Watch the talk above for some specific examples of how this plays out. Buy Eric’s book for some more information (read the second half first is my advice), find your local meetup and other web resources and connect into learning how to design software. We run a 3 day course on Building Microservices. This is effectively a course on how to design software using events that cross network boundaries all the time, which describes a microservices system handily.
The Microservices Community
Dan North tells a good story around the concepts of a _bounded and a centred community.
A bounded community enforces membership via a set of constraints, rules of membership. Scrum is a good example of this.

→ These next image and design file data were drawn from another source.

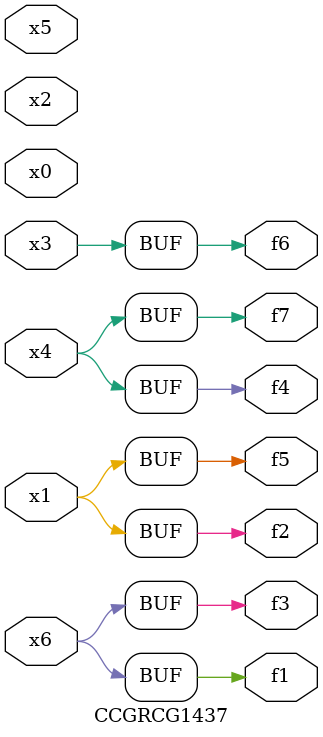
<source format=v>
module CCGRCG1437(
	input x0, x1, x2, x3, x4, x5, x6,
	output f1, f2, f3, f4, f5, f6, f7
);
	assign f1 = x6;
	assign f2 = x1;
	assign f3 = x6;
	assign f4 = x4;
	assign f5 = x1;
	assign f6 = x3;
	assign f7 = x4;
endmodule

</source>
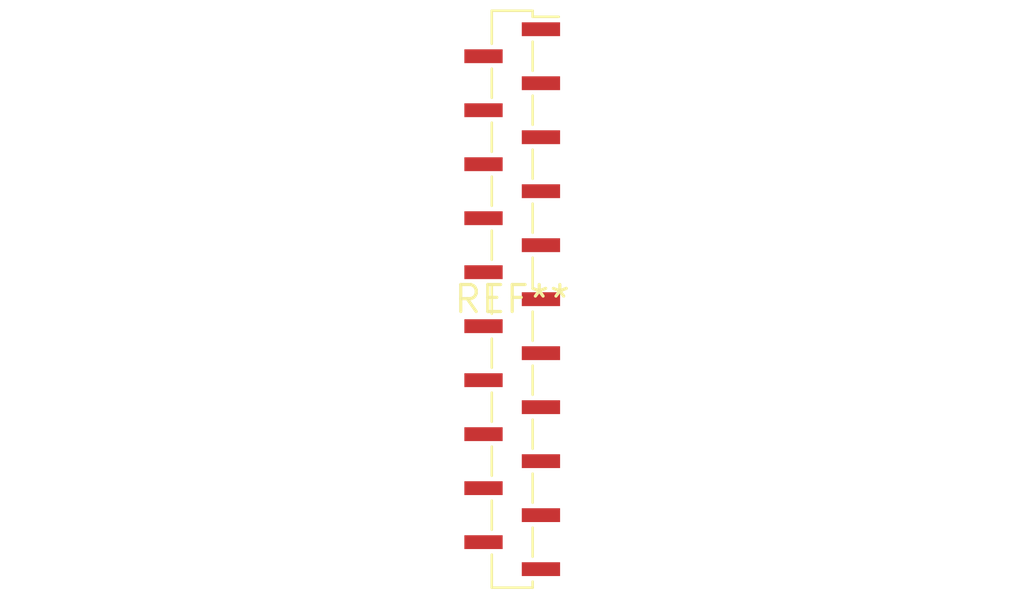
<source format=kicad_pcb>
(kicad_pcb (version 20240108) (generator pcbnew)

  (general
    (thickness 1.6)
  )

  (paper "A4")
  (layers
    (0 "F.Cu" signal)
    (31 "B.Cu" signal)
    (32 "B.Adhes" user "B.Adhesive")
    (33 "F.Adhes" user "F.Adhesive")
    (34 "B.Paste" user)
    (35 "F.Paste" user)
    (36 "B.SilkS" user "B.Silkscreen")
    (37 "F.SilkS" user "F.Silkscreen")
    (38 "B.Mask" user)
    (39 "F.Mask" user)
    (40 "Dwgs.User" user "User.Drawings")
    (41 "Cmts.User" user "User.Comments")
    (42 "Eco1.User" user "User.Eco1")
    (43 "Eco2.User" user "User.Eco2")
    (44 "Edge.Cuts" user)
    (45 "Margin" user)
    (46 "B.CrtYd" user "B.Courtyard")
    (47 "F.CrtYd" user "F.Courtyard")
    (48 "B.Fab" user)
    (49 "F.Fab" user)
    (50 "User.1" user)
    (51 "User.2" user)
    (52 "User.3" user)
    (53 "User.4" user)
    (54 "User.5" user)
    (55 "User.6" user)
    (56 "User.7" user)
    (57 "User.8" user)
    (58 "User.9" user)
  )

  (setup
    (pad_to_mask_clearance 0)
    (pcbplotparams
      (layerselection 0x00010fc_ffffffff)
      (plot_on_all_layers_selection 0x0000000_00000000)
      (disableapertmacros false)
      (usegerberextensions false)
      (usegerberattributes false)
      (usegerberadvancedattributes false)
      (creategerberjobfile false)
      (dashed_line_dash_ratio 12.000000)
      (dashed_line_gap_ratio 3.000000)
      (svgprecision 4)
      (plotframeref false)
      (viasonmask false)
      (mode 1)
      (useauxorigin false)
      (hpglpennumber 1)
      (hpglpenspeed 20)
      (hpglpendiameter 15.000000)
      (dxfpolygonmode false)
      (dxfimperialunits false)
      (dxfusepcbnewfont false)
      (psnegative false)
      (psa4output false)
      (plotreference false)
      (plotvalue false)
      (plotinvisibletext false)
      (sketchpadsonfab false)
      (subtractmaskfromsilk false)
      (outputformat 1)
      (mirror false)
      (drillshape 1)
      (scaleselection 1)
      (outputdirectory "")
    )
  )

  (net 0 "")

  (footprint "PinSocket_1x21_P1.27mm_Vertical_SMD_Pin1Right" (layer "F.Cu") (at 0 0))

)

</source>
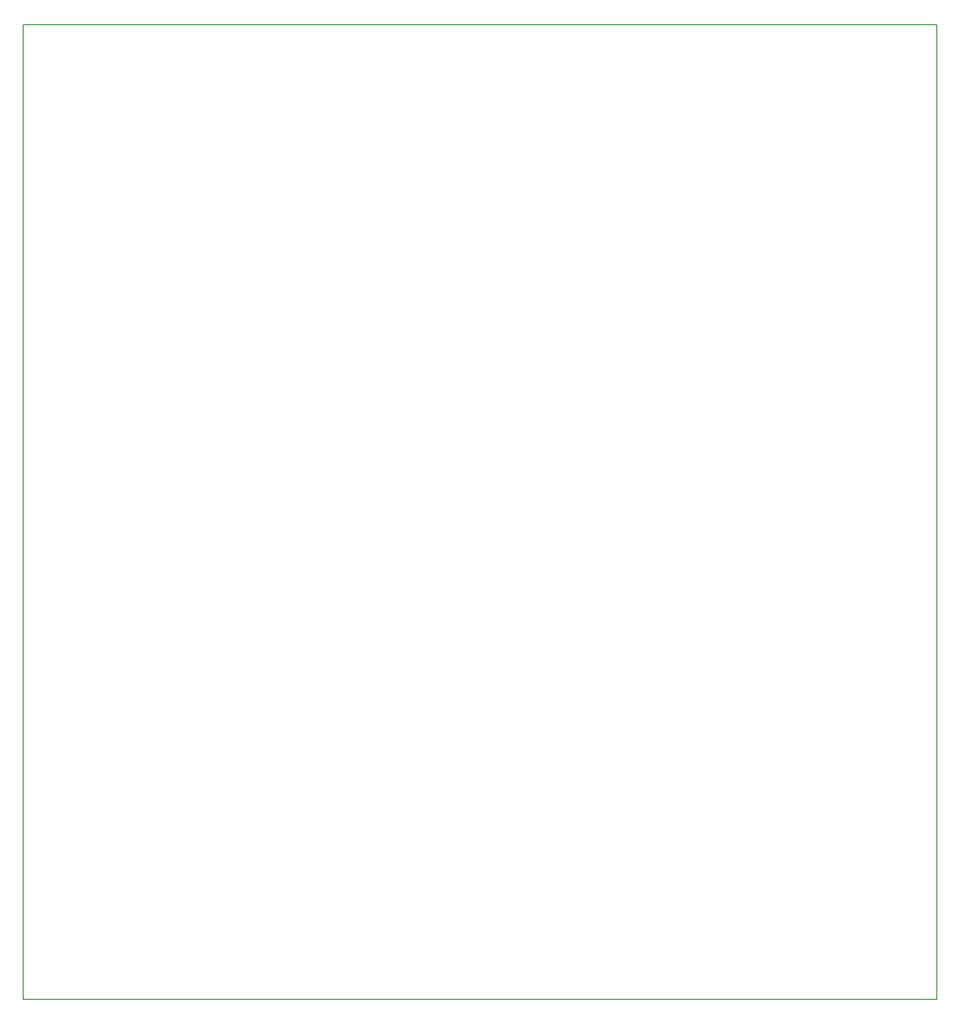
<source format=gbr>
G04 #@! TF.FileFunction,Profile,NP*
%FSLAX46Y46*%
G04 Gerber Fmt 4.6, Leading zero omitted, Abs format (unit mm)*
G04 Created by KiCad (PCBNEW 4.0.1-stable) date 05/03/17 04:52:38*
%MOMM*%
G01*
G04 APERTURE LIST*
%ADD10C,0.100000*%
%ADD11C,0.150000*%
G04 APERTURE END LIST*
D10*
D11*
X17780000Y-184150000D02*
X20320000Y-184150000D01*
X17780000Y-20320000D02*
X17780000Y-184150000D01*
X171450000Y-20320000D02*
X17780000Y-20320000D01*
X171450000Y-22860000D02*
X171450000Y-20320000D01*
X171450000Y-181610000D02*
X171450000Y-184150000D01*
X20320000Y-184150000D02*
X25400000Y-184150000D01*
X171450000Y-181610000D02*
X171450000Y-22860000D01*
X25400000Y-184150000D02*
X171450000Y-184150000D01*
M02*

</source>
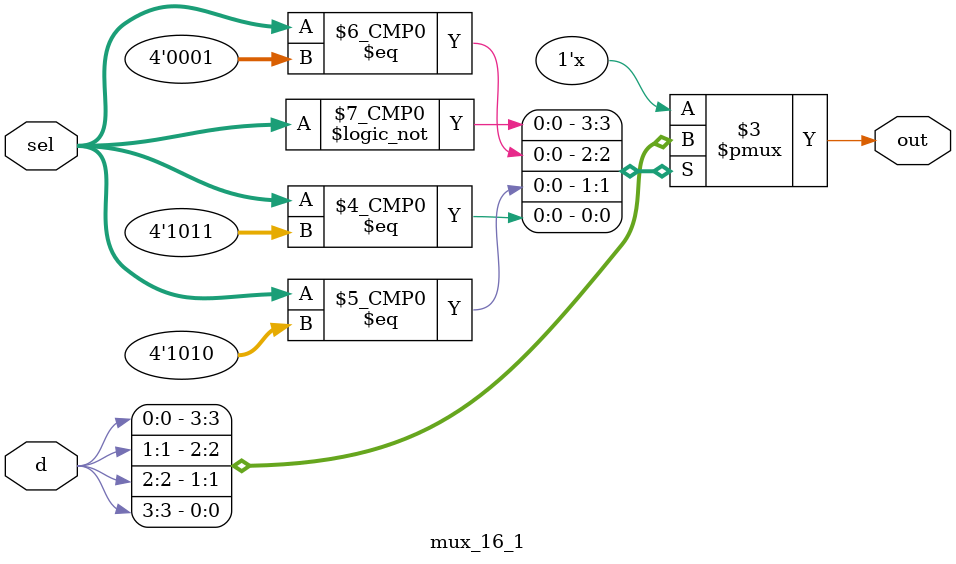
<source format=v>
`timescale 1ns / 1ps


module mux_16_1(
    input [15:0] d,
    input [3:0] sel,
    output reg out
    );
    always@(*)
    begin
     case(sel)
     0000:out=d[0];
     0001:out=d[1];
     0010:out=d[2];
     0011:out=d[3];
     0010:out=d[4];
     0101:out=d[5];
     0110:out=d[6];
     0111:out=d[7];
     1000:out=d[8];
     1001:out=d[9];
     1010:out=d[10];
     1011:out=d[11];
     1100:out=d[12];
     1101:out=d[13];
     1110:out=d[14];
     1111:out=d[15];
     
     endcase
   end
     
endmodule

</source>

Whatever the original intentions of the founders of scrum, what we see now is many forms of scrum, with a distinct feeling of other when you stray outside the prescribed practices. These act as a constraint on what is accepted as Scrum, and what it not.

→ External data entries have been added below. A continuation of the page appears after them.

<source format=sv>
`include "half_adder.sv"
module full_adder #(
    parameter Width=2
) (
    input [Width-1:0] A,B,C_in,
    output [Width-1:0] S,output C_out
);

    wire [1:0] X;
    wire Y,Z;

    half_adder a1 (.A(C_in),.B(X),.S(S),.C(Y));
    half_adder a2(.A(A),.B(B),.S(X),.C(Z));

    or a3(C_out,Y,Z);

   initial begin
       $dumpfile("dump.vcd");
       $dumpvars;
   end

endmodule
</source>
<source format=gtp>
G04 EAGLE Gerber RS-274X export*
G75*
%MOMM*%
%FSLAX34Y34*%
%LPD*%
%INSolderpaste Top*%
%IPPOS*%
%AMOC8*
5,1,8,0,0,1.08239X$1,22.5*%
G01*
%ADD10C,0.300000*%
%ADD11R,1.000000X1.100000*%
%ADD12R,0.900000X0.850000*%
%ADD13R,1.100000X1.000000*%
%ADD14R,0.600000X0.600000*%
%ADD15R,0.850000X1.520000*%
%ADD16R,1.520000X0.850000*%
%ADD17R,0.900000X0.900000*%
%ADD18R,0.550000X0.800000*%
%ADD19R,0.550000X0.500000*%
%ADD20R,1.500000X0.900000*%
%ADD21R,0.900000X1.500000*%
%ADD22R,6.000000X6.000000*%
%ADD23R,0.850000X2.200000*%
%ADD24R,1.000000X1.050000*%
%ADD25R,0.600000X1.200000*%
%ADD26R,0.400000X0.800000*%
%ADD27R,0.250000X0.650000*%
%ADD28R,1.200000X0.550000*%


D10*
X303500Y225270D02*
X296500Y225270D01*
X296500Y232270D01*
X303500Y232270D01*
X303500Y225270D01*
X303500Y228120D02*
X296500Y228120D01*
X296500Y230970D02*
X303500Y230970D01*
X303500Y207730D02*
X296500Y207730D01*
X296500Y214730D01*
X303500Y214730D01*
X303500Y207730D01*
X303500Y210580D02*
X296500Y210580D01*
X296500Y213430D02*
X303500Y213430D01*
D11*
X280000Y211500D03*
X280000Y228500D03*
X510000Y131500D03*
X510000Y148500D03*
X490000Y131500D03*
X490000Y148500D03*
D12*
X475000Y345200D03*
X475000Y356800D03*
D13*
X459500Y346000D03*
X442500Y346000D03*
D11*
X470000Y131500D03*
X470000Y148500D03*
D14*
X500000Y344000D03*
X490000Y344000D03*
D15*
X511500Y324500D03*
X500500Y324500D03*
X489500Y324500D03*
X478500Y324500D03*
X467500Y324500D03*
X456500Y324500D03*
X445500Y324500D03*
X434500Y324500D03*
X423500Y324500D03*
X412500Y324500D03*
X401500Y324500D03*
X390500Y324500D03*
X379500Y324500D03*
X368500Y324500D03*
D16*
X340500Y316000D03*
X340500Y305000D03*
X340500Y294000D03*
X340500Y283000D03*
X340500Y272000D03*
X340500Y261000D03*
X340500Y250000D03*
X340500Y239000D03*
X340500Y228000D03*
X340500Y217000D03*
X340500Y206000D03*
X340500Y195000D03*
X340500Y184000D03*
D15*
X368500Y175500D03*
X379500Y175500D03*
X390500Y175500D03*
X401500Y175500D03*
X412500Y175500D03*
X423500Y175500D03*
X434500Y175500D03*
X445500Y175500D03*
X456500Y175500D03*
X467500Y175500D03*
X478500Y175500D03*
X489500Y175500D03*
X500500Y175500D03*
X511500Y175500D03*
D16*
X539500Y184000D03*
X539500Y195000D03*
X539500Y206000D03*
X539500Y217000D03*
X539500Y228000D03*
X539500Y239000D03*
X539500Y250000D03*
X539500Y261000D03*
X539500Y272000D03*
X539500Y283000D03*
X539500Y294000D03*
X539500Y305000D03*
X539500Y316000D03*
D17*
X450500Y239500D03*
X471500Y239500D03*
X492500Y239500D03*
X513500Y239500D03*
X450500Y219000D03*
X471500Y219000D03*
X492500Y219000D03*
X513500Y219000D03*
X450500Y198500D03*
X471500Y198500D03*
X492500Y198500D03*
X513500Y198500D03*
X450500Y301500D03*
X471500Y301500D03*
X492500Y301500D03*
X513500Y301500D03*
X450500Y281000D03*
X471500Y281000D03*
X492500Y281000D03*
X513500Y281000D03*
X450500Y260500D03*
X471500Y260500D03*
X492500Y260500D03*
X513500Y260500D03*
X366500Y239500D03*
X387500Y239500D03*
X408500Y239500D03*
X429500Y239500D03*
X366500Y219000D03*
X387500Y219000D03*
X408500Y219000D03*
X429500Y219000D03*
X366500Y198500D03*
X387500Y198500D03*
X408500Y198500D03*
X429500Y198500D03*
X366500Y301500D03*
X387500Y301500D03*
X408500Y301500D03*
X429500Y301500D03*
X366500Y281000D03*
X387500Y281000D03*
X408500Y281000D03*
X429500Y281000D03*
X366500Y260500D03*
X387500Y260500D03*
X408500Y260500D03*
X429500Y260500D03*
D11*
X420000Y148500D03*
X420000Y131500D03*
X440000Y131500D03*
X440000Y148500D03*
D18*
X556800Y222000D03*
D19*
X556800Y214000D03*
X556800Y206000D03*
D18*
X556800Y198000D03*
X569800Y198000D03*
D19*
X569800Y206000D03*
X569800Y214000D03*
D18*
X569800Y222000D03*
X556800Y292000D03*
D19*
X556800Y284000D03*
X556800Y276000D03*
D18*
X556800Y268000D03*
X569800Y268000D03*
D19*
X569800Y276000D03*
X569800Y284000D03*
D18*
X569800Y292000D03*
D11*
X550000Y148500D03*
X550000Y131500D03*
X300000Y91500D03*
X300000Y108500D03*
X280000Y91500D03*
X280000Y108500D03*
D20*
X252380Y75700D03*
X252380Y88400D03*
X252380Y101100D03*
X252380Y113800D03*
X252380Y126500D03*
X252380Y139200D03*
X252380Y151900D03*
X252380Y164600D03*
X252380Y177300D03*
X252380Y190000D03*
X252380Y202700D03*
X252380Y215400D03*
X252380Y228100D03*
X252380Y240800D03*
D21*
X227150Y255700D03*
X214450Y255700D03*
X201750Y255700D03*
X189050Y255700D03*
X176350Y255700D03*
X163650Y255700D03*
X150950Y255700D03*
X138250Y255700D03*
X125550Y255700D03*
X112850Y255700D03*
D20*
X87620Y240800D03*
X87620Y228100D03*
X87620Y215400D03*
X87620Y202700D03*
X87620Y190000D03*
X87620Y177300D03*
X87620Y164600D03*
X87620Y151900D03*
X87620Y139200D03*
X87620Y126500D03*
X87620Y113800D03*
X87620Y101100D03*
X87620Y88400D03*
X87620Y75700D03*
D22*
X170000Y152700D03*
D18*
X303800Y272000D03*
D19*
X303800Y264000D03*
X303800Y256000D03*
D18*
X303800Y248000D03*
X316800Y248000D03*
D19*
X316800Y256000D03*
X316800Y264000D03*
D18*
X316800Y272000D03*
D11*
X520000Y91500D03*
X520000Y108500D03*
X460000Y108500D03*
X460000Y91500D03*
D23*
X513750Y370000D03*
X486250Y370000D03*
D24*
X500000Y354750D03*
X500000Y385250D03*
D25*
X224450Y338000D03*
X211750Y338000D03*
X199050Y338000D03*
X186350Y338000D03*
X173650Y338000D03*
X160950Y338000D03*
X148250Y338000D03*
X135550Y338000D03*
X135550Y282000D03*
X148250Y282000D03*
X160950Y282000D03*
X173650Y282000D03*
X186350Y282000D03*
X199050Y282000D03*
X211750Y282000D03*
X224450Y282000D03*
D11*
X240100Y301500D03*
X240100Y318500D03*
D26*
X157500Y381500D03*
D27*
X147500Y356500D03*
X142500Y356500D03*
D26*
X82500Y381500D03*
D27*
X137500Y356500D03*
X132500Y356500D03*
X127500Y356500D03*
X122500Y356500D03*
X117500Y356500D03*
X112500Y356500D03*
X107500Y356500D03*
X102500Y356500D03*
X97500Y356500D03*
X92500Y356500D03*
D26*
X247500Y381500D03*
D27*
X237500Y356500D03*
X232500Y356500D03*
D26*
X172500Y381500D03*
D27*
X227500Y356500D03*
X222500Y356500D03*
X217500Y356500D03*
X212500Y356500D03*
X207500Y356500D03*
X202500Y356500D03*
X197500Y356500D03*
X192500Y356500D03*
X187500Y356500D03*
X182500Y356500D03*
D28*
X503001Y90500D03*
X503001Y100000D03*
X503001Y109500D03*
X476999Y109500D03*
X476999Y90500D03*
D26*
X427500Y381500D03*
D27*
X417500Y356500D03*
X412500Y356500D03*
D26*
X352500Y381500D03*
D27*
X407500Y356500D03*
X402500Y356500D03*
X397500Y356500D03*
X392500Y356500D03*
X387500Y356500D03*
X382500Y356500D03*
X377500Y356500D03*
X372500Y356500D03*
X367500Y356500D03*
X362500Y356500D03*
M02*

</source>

A centred community, on the other hand, has no real constraints on behaviour, no real prescriptions on what it means to be part of it. Instead, there are some *guiding principles* that form the centre of the community ethos. Members will self identify to a large extent, and be accepted for the reason that they share the core principles. Behaviour Driven Design is held up as a good example of this style, as it has no real definition of itself, yet it certainly exists.
Today, based on our definition of the Microservices Architecture as fundamentally aspirational and the community that has formed around it, Microservices is a centred community. There is no strong definition of what it is, and yet it evidently exists and is having a tremendous impact.

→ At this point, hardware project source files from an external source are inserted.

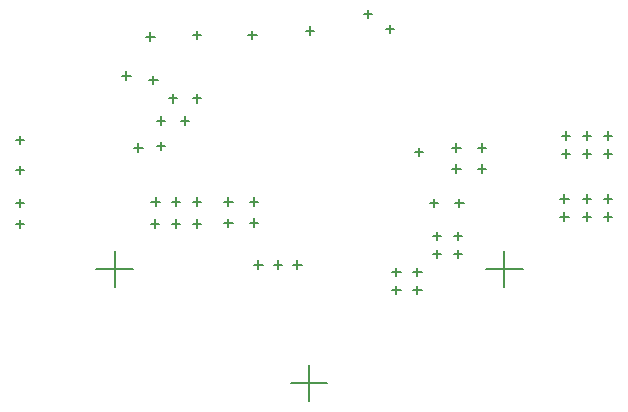
<source format=gbr>
%TF.GenerationSoftware,Altium Limited,Altium Designer,18.1.9 (240)*%
G04 Layer_Color=128*
%FSLAX26Y26*%
%MOIN*%
%TF.FileFunction,Drillmap*%
%TF.Part,Single*%
G01*
G75*
%TA.AperFunction,NonConductor*%
%ADD29C,0.005000*%
D29*
X-184000Y-360000D02*
X-156000D01*
X-170000Y-374000D02*
Y-346000D01*
X-119000Y-360000D02*
X-91000D01*
X-105000Y-374000D02*
Y-346000D01*
X181000Y475000D02*
X209000D01*
X195000Y461000D02*
Y489000D01*
X351000Y15000D02*
X379000D01*
X365000Y1000D02*
Y29000D01*
X561000Y-40000D02*
X589000D01*
X575000Y-54000D02*
Y-26000D01*
X476000Y-40000D02*
X504000D01*
X490000Y-54000D02*
Y-26000D01*
X476000Y30000D02*
X504000D01*
X490000Y16000D02*
Y44000D01*
X254910Y425000D02*
X282910D01*
X268910Y411000D02*
Y439000D01*
X-12432Y420000D02*
X15568D01*
X1568Y406000D02*
Y434000D01*
X-204000Y405000D02*
X-176000D01*
X-190000Y391000D02*
Y419000D01*
X-389000Y405000D02*
X-361000D01*
X-375000Y391000D02*
Y419000D01*
X-544000Y400000D02*
X-516000D01*
X-530000Y386000D02*
Y414000D01*
X-624000Y270000D02*
X-596000D01*
X-610000Y256000D02*
Y284000D01*
X-534000Y255000D02*
X-506000D01*
X-520000Y241000D02*
Y269000D01*
X981000Y70000D02*
X1009000D01*
X995000Y56000D02*
Y84000D01*
X981000Y10000D02*
X1009000D01*
X995000Y-4000D02*
Y24000D01*
X841000Y70000D02*
X869000D01*
X855000Y56000D02*
Y84000D01*
X911000Y10000D02*
X939000D01*
X925000Y-4000D02*
Y24000D01*
X841000Y10000D02*
X869000D01*
X855000Y-4000D02*
Y24000D01*
X911000Y70000D02*
X939000D01*
X925000Y56000D02*
Y84000D01*
X836000Y-140000D02*
X864000D01*
X850000Y-154000D02*
Y-126000D01*
X836000Y-200000D02*
X864000D01*
X850000Y-214000D02*
Y-186000D01*
X981000Y-140000D02*
X1009000D01*
X995000Y-154000D02*
Y-126000D01*
X911000Y-200000D02*
X939000D01*
X925000Y-214000D02*
Y-186000D01*
X981000Y-200000D02*
X1009000D01*
X995000Y-214000D02*
Y-186000D01*
X911000Y-140000D02*
X939000D01*
X925000Y-154000D02*
Y-126000D01*
X481000Y-265000D02*
X509000D01*
X495000Y-279000D02*
Y-251000D01*
X411000Y-325000D02*
X439000D01*
X425000Y-339000D02*
Y-311000D01*
X481000Y-325000D02*
X509000D01*
X495000Y-339000D02*
Y-311000D01*
X411000Y-265000D02*
X439000D01*
X425000Y-279000D02*
Y-251000D01*
X561000Y30000D02*
X589000D01*
X575000Y16000D02*
Y44000D01*
X486000Y-154004D02*
X514000D01*
X500000Y-168004D02*
Y-140004D01*
X401000Y-154922D02*
X429000D01*
X415000Y-168922D02*
Y-140922D01*
X276000Y-385000D02*
X304000D01*
X290000Y-399000D02*
Y-371000D01*
X346000Y-445000D02*
X374000D01*
X360000Y-459000D02*
Y-431000D01*
X276000Y-445000D02*
X304000D01*
X290000Y-459000D02*
Y-431000D01*
X346000Y-385000D02*
X374000D01*
X360000Y-399000D02*
Y-371000D01*
X-979000Y-225000D02*
X-951000D01*
X-965000Y-239000D02*
Y-211000D01*
X-979000Y-155000D02*
X-951000D01*
X-965000Y-169000D02*
Y-141000D01*
X-529000Y-223024D02*
X-501000D01*
X-515000Y-237024D02*
Y-209024D01*
X-526651Y-150000D02*
X-498651D01*
X-512651Y-164000D02*
Y-136000D01*
X-389000Y-150000D02*
X-361000D01*
X-375000Y-164000D02*
Y-136000D01*
X-389000Y-223024D02*
X-361000D01*
X-375000Y-237024D02*
Y-209024D01*
X-284000Y-220917D02*
X-256000D01*
X-270000Y-234917D02*
Y-206917D01*
X-199000Y-220000D02*
X-171000D01*
X-185000Y-234000D02*
Y-206000D01*
X-199000Y-150000D02*
X-171000D01*
X-185000Y-164000D02*
Y-136000D01*
X-284000Y-150000D02*
X-256000D01*
X-270000Y-164000D02*
Y-136000D01*
X-459000Y-150000D02*
X-431000D01*
X-445000Y-164000D02*
Y-136000D01*
X-459000Y-223024D02*
X-431000D01*
X-445000Y-237024D02*
Y-209024D01*
X-979000Y-45000D02*
X-951000D01*
X-965000Y-59000D02*
Y-31000D01*
X-979000Y55000D02*
X-951000D01*
X-965000Y41000D02*
Y69000D01*
X-584000Y30000D02*
X-556000D01*
X-570000Y16000D02*
Y44000D01*
X-509000Y35000D02*
X-481000D01*
X-495000Y21000D02*
Y49000D01*
X-509000Y120000D02*
X-481000D01*
X-495000Y106000D02*
Y134000D01*
X-429000Y120000D02*
X-401000D01*
X-415000Y106000D02*
Y134000D01*
X-469000Y194000D02*
X-441000D01*
X-455000Y180000D02*
Y208000D01*
X-389000Y194000D02*
X-361000D01*
X-375000Y180000D02*
Y208000D01*
X-710524Y-375000D02*
X-588476D01*
X-649500Y-436024D02*
Y-313976D01*
X588976Y-375000D02*
X711024D01*
X650000Y-436024D02*
Y-313976D01*
X-61821Y-755000D02*
X60226D01*
X-798Y-816024D02*
Y-693976D01*
X-54000Y-360000D02*
X-26000D01*
X-40000Y-374000D02*
Y-346000D01*
%TF.MD5,f2d02d1dcb8ab6d9c58cfc9f9ba2ce70*%
M02*

</source>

This has many advantages! The technology stacks we can investigate are rich and varied. The processes are open to question and change. The integrations, models and designs are able to be researched and improved as needed.
My fear is that, due to the desire of many to try to pin down exactly what a Microservice Design is, they will, without understanding what they are doing, turn it into a bounded community, fixated on rules and stiffled with specifications.
Ultimately, this is what I see happened with SOA, WS-* was added in ever greater detail, and is a large reason why standards based SOA failed to gain wider adoption than it ultimately did. ## Welcome to the new world, looks like the old world… Microservices is undergoing a hype cycle, this is certainly true, yet that does not mean that it describes something that has no value. When coupled with the tremendous innovation happening in the infrastructure space, we are entering a special time.
The key is to realise that we need to take what we have already learned, the battle tested software design wisdom from the past decades and apply it once again in the context of a new philosophy based on ever stronger isolation mechanisms.
Only then will we be able to reap the benefits and live up to the aspirations we are harbouring that site at the core of the Microservices architecture.